For a moment, things got very quiet on the other end of the line. Then the silence was broken. Instead of words of sympathy and support for my decision, I heard a response I was not wanting or expecting to hear...
“Roy, there is no question that God has called you to Bethany. He has confirmed it in many ways. It would be a great mistake for you to return home. You need to stay there, even if it kills you!”
He then concluded by sharing the following passage of Scripture from Luke 9:62 “Jesus said to him, No one who puts his hand to the plow and looks back [to the things behind] is fit for the kingdom of God.”
I was stunned. Once again, the Word of God penetrated into the deepest part of me, and like a steel arrow, pinned me to the wall. I had no wiggling room. It was “yes” or “no” to God’s call. No other options remained.
My dad’s journal entries reveal a deeper insight into his concerns for me during that time.
Wednesday, January 10, 1962...
Much burden for Roy today— the enemy is certainly after his faith…Great travail and intercession by all the brethren at prayer meeting tonight for Roy.
At this point I knew I could not turn back, or even look back, and expect to follow God’s call upon my life. I told the Lord I would follow Him, yet struggles remained. I was there, at Bethany, in body but not in heart. I was enduring, but not enjoying or delighting in the place God had placed me. The struggle would continue for many weeks. During those weeks my attitude was terrible and I remained uncooperative with the school rules and work program. I went from job to job and boss to boss. Eventually, I wound up in the Lefse Department, a place where the school manufactured electric cooking grills, often used for the making of Lefse, a favorite Norwegian bread in the shape of a large tortilla.
The manager of the department was Al Linder. He was the perfect person for me to report to. He was even more stubborn than I, and decided he would stick with me regardless of my attitudes and unwillingness to work. Al was tough but loving, and genuinely cared about me. When I came to work each day he put me in a corner of the work area where a large barrel of Lefse Grill handles needed to be assembled. He left me there to sulk as much as I wanted and never said a word. There I sat, hour after hour, all by myself, slowly assembling Lefse handles, listening to the sounds of machines grinding metal, and wondering if I would ever know joy again. One day, as I sat in my wooden, straight back chair in the corner of the shop, Al walked up to me and said, “Don’t you think it’s time to unpack your bags?”
He didn’t wait around for an answer, he just left me there to think about what he had just said.

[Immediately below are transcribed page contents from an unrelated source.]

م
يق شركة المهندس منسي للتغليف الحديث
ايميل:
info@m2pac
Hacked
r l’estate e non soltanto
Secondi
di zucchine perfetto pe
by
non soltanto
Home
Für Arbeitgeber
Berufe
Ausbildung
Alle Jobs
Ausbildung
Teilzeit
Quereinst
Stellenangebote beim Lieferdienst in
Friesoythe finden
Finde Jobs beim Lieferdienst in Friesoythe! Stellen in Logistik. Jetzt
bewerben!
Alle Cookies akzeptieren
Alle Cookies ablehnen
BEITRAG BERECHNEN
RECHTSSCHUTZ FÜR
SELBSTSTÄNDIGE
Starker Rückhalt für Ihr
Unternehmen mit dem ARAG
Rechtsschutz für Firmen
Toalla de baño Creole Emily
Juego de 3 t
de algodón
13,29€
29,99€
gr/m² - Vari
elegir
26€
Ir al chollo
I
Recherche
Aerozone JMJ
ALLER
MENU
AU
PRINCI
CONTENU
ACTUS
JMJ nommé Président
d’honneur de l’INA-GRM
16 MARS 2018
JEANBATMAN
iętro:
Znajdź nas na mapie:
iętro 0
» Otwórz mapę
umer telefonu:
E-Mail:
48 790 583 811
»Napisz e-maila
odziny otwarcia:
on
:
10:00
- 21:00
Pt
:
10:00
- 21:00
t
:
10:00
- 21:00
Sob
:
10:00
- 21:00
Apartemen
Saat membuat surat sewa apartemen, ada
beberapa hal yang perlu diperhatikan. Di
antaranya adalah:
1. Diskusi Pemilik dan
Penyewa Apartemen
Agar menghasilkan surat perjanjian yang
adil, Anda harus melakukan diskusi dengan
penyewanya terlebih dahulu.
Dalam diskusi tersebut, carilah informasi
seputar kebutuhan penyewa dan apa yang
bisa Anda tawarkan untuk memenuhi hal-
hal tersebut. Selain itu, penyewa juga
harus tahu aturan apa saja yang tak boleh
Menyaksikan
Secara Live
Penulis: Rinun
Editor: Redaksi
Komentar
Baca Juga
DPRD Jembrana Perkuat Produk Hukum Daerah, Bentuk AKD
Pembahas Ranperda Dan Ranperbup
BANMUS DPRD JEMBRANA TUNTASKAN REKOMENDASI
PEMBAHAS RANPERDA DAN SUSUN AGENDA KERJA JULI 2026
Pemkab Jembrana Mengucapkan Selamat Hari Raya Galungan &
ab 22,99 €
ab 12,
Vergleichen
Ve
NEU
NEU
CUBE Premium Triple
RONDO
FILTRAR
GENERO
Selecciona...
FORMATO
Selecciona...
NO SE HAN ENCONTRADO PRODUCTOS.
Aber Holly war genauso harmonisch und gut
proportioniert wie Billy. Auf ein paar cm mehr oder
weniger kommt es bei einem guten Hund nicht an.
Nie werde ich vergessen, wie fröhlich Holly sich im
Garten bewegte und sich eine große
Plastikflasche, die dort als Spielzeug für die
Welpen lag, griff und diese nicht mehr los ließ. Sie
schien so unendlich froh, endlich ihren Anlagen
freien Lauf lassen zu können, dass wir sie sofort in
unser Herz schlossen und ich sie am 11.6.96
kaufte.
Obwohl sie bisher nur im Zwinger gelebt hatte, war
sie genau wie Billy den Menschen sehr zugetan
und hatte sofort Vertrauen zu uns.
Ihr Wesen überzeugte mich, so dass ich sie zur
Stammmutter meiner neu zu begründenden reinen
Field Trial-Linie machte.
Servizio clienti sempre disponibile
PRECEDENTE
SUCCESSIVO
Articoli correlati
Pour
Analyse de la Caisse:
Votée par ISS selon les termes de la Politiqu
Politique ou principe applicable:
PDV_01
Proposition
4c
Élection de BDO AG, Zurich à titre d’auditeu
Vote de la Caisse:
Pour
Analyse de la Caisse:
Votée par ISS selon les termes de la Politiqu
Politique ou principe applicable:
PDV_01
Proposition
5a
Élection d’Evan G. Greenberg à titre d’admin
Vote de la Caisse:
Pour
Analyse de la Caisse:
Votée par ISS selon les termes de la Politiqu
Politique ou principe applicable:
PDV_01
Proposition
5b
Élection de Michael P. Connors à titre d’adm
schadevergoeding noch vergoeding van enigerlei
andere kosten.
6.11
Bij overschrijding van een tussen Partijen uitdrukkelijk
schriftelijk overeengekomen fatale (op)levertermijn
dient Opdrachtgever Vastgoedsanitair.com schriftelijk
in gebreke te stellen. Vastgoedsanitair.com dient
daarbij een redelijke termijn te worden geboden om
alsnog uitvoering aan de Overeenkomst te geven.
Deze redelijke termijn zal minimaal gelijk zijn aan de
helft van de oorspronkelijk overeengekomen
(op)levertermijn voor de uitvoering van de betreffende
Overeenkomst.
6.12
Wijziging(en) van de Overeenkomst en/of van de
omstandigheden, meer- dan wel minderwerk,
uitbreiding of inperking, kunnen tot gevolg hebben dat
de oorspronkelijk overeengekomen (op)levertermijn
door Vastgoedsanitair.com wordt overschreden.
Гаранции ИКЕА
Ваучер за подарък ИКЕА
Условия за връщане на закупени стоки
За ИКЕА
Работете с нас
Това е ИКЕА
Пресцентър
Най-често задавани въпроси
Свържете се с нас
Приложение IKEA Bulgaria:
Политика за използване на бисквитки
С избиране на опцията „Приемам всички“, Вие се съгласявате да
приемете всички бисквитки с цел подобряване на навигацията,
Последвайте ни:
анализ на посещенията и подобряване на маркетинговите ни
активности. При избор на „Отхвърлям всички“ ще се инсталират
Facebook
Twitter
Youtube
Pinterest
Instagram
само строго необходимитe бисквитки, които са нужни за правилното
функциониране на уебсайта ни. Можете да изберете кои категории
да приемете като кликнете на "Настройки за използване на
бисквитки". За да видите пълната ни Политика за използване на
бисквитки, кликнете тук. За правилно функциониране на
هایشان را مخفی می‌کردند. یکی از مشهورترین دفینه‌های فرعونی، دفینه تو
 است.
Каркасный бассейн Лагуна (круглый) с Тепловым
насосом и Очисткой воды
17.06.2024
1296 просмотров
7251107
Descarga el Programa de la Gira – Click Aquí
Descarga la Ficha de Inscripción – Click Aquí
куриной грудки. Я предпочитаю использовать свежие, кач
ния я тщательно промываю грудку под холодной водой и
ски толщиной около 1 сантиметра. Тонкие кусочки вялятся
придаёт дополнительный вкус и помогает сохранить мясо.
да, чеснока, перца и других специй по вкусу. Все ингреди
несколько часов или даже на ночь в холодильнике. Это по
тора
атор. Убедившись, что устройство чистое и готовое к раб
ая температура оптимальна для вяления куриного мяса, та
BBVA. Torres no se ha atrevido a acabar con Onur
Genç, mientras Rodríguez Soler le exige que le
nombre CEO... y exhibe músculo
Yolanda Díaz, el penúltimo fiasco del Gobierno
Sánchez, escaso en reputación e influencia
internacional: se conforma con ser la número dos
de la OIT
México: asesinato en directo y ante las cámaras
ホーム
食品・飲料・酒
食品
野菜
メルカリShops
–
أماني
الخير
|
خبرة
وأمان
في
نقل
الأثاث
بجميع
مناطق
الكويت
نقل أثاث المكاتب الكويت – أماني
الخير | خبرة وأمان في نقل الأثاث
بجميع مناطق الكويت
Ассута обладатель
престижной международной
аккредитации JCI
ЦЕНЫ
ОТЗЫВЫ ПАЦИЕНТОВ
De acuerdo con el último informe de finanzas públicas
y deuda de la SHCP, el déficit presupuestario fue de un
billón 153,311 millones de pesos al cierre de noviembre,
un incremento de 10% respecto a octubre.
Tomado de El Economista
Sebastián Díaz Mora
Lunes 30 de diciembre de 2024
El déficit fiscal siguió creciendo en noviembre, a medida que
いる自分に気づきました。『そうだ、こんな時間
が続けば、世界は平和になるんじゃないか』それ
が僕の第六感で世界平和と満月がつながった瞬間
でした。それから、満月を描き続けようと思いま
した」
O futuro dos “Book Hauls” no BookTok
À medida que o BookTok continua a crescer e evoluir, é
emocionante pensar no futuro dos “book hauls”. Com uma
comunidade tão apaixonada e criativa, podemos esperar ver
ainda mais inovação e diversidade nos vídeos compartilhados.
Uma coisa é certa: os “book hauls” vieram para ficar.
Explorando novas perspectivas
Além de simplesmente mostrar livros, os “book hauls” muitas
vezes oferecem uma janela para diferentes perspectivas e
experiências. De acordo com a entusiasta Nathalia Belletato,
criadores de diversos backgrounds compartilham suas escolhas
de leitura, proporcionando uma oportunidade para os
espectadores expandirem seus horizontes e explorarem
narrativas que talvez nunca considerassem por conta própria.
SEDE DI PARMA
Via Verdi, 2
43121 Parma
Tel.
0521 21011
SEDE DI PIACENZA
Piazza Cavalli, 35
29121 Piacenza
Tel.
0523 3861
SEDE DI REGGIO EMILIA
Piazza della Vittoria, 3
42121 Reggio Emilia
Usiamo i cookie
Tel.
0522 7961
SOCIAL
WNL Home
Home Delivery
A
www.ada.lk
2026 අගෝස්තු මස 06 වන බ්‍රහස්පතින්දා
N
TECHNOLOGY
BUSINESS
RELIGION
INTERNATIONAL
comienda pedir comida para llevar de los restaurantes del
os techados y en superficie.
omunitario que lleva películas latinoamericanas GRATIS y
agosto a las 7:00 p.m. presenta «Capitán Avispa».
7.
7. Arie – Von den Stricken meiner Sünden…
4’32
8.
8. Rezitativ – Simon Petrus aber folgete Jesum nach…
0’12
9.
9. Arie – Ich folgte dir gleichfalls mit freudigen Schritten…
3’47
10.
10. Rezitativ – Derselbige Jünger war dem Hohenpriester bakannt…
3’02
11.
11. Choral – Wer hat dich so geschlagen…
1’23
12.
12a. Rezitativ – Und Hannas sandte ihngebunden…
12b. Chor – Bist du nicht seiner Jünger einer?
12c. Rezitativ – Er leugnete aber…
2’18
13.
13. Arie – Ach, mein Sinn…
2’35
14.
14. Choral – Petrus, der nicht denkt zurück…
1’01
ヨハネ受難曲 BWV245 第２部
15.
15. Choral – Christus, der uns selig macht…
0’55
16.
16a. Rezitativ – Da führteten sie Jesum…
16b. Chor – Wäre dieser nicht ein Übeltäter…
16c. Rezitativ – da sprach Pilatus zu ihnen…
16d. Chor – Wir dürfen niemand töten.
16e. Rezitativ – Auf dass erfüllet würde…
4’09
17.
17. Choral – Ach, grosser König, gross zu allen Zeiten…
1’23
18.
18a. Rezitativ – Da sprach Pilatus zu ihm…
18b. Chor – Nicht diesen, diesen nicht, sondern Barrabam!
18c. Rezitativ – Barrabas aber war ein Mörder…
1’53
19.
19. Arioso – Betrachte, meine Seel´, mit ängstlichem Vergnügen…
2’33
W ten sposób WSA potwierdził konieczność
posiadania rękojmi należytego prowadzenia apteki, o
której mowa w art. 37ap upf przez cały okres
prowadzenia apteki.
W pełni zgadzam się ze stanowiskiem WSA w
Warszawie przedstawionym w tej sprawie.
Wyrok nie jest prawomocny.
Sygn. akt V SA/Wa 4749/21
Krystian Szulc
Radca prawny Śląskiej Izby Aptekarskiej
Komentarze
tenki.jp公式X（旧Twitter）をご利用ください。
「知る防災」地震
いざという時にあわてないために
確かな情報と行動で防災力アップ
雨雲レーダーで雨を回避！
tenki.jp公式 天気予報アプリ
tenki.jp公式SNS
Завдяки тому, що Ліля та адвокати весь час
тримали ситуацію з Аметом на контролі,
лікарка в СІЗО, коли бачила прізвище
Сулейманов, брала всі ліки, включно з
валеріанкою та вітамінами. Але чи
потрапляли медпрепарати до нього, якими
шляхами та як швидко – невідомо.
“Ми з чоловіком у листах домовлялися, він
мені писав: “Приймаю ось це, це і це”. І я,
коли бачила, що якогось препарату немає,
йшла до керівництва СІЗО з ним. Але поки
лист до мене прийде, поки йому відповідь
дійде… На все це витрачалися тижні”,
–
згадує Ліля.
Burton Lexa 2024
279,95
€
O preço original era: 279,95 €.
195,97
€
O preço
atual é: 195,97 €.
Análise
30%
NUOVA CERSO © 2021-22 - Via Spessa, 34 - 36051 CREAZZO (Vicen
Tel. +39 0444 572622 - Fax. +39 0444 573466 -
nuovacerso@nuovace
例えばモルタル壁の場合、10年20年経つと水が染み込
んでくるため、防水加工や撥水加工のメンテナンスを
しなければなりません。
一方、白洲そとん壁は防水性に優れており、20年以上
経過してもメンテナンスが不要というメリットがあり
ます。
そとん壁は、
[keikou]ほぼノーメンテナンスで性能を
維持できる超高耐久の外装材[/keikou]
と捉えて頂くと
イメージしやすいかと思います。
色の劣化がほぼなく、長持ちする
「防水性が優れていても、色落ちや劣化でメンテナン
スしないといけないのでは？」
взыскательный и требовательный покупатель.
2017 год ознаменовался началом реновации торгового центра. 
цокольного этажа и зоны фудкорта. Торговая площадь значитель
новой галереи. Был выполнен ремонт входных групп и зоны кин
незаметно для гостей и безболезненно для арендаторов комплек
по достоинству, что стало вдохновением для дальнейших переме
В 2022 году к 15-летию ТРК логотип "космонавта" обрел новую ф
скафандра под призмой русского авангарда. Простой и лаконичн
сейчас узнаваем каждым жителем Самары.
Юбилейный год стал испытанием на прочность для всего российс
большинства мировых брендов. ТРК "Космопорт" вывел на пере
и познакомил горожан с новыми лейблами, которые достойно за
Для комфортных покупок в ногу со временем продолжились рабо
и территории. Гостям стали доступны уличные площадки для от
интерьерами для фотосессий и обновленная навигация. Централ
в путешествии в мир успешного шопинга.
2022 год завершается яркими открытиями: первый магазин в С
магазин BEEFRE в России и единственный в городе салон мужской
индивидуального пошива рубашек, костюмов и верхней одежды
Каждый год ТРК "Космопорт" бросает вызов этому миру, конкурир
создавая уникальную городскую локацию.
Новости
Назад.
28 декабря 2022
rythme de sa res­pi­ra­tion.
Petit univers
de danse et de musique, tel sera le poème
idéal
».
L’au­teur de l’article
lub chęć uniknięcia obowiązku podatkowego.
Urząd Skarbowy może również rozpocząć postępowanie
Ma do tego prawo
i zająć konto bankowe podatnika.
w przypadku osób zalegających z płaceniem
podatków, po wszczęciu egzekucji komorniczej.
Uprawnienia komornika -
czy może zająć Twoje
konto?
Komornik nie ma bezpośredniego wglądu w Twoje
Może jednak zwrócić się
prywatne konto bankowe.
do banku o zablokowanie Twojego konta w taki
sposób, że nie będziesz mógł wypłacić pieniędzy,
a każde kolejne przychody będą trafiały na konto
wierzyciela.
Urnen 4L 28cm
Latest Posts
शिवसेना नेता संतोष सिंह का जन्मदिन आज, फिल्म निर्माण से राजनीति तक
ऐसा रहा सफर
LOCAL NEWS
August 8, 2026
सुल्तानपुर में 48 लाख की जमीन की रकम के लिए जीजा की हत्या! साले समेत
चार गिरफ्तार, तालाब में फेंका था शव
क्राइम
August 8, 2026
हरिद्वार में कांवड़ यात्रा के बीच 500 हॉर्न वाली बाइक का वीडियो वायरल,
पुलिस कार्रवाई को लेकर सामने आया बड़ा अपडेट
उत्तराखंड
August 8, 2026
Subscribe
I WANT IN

The Lord taught me many things through Al, but one of the greatest lessons I learned was that when you speak a word from God into someone’s life, you don’t have to defend it, explain, argue it or debate it, but deliver it, like a pony express agent riding up to the station with the mail. Once delivered, the best thing you can do is ride away and let the Holy Spirit unpack the mail within a person’s heart. That day, in the early spring of 62, in a smelly, oily, noisy factory, Al Linder delivered the mail.